Industrial & Engineering Chemistry Research, Vol.50, No.11, 7065-7072, 2011
Uncertainty Analysis for Refinery Production Planning
Nowadays, oil refineries are facing a challenging task to optimize their production levels and increase their incomes. The objective of refinery optimization is to determine the best production levels that can maximize profit and minimize operating costs with respect to operational and environmental constraints. The existence of uncertainty or variations in some parameters such as the prices of raw materials and products can seriously affect the optimization results and lead to inefficient operation. Many techniques of stochastic programming were proposed to handle the effect of variations in process parameters in order to determine a robust operation conditions; however, applications of postoptimality analysis have received less attention, especially in the refinery industry.

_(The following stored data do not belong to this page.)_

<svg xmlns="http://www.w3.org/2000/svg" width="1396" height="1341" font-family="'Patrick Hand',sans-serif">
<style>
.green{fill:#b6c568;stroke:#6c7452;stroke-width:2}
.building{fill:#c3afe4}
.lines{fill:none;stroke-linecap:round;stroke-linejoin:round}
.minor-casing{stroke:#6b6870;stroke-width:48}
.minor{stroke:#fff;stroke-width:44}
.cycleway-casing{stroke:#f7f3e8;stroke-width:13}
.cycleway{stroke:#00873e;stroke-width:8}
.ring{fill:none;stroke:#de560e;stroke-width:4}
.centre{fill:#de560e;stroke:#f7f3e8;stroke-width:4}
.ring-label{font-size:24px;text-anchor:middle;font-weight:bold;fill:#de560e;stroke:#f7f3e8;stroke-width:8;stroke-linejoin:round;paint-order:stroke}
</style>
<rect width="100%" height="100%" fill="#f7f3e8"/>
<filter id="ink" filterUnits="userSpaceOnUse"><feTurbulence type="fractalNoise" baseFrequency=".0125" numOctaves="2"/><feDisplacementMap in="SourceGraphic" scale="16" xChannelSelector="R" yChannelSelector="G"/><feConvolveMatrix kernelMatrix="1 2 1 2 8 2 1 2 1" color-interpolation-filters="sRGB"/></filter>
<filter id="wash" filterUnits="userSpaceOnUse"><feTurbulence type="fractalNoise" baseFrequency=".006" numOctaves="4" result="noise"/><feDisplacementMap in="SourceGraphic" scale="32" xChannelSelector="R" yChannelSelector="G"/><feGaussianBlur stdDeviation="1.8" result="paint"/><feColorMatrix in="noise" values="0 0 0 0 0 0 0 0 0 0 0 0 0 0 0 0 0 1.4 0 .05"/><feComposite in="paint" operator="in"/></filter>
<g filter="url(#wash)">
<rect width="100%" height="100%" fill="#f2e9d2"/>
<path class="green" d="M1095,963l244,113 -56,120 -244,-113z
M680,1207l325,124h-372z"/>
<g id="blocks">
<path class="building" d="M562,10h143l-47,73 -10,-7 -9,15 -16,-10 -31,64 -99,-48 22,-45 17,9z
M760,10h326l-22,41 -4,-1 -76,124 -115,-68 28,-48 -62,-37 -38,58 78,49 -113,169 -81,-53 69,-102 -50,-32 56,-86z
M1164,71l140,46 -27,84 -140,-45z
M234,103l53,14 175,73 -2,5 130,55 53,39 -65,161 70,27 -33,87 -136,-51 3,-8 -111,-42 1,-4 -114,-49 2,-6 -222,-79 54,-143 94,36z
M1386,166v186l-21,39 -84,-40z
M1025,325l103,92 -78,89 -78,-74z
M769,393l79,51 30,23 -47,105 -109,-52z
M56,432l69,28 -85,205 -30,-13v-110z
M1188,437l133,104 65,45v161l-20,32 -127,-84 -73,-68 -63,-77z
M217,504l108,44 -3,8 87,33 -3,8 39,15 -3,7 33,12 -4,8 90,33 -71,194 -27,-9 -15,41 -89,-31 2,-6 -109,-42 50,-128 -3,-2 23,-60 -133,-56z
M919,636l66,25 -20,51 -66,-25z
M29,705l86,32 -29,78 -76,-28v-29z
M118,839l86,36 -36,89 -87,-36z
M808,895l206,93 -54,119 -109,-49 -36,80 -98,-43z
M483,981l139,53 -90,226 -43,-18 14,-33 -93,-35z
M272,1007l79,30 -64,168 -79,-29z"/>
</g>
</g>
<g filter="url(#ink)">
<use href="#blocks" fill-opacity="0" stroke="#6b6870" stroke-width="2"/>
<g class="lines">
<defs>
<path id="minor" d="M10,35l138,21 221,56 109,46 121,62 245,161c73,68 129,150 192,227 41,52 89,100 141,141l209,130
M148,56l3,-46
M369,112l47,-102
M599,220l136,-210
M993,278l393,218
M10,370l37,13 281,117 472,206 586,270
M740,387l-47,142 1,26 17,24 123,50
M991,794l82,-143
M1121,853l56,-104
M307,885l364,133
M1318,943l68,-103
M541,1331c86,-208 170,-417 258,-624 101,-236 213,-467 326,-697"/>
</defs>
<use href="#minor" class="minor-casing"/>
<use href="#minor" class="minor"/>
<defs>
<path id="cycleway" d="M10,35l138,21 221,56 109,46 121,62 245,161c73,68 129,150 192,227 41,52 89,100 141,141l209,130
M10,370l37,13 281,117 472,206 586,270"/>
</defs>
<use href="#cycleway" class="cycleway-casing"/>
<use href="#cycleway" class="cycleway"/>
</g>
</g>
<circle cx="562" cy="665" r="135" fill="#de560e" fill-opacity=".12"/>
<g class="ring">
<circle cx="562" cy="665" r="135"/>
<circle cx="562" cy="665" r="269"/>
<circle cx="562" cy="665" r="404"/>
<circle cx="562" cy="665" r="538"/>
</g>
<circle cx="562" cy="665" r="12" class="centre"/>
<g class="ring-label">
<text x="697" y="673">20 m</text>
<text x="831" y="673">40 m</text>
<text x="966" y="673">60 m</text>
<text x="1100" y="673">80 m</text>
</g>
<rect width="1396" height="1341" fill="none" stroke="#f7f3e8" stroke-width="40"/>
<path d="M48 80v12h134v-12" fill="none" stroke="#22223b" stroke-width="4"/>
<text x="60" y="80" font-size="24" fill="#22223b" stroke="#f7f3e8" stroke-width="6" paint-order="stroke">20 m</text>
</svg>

In this work, postoptimality analysis is used to study the effect of such variations on the optimal solution of refinery process that is simplified and formulated as a LP model. We used a modified method of postoptimality analysis that jointly use sensitivity relations and stability region calculations to provide the decision maker in the refinery with valuable and easy-to-use information that helps in handling the effect of variation in process parameters. The results of this study can help the decision maker to identify sensitive parameters that need accurate estimate or intensive monitoring; and compute their stability limits, allowable variation ranges, within which the operation remains optimum. Independent and simultaneous variations in the products prices or in the capacities of process units are considered in this study; and it is shown how the refinery profit can be increased up to 4.2% by utilizing sensitivity and stability results.